Report each line of the listing that carries the word "Chronische".

** Exercise data follows **

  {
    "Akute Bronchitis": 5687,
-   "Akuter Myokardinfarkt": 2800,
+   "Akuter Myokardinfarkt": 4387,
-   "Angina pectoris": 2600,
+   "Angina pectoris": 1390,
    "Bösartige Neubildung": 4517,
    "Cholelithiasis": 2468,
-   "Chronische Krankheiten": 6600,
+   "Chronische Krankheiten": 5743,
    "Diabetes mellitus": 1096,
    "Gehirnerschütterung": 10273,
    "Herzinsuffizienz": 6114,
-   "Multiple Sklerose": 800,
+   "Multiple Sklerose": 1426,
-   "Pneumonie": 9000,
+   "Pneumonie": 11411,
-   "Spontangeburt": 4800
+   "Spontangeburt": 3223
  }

** End of Exercise data **
** Exercise data follows **

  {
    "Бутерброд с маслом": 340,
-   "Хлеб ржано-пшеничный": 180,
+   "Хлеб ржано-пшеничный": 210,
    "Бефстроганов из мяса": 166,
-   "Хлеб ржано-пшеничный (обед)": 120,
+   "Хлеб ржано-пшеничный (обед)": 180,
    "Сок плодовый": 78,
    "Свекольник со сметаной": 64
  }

** End of Exercise data **
** Exercise data follows **

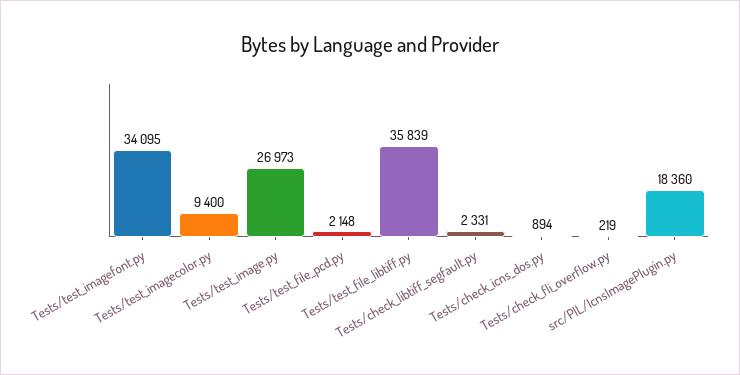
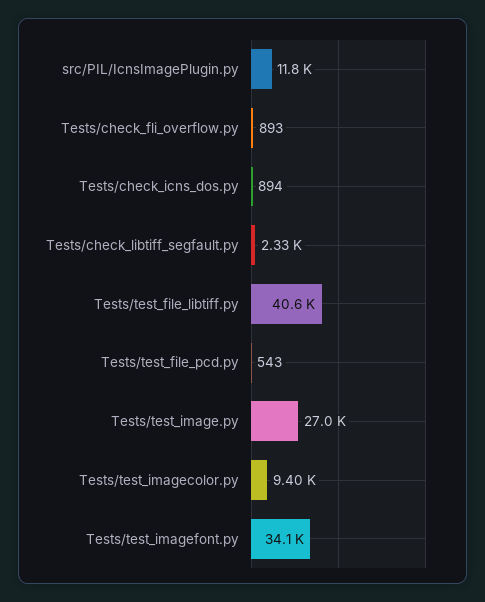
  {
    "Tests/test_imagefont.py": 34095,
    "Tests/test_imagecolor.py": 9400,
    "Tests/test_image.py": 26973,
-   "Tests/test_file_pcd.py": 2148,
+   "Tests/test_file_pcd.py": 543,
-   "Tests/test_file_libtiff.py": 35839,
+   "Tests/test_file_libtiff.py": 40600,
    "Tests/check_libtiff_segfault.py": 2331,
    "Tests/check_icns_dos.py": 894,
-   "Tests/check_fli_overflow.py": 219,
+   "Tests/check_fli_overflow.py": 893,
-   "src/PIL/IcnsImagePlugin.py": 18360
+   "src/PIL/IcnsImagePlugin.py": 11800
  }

** End of Exercise data **

> **Solution to this problem**
-   "Chronische Krankheiten": 6600,
+   "Chronische Krankheiten": 5743,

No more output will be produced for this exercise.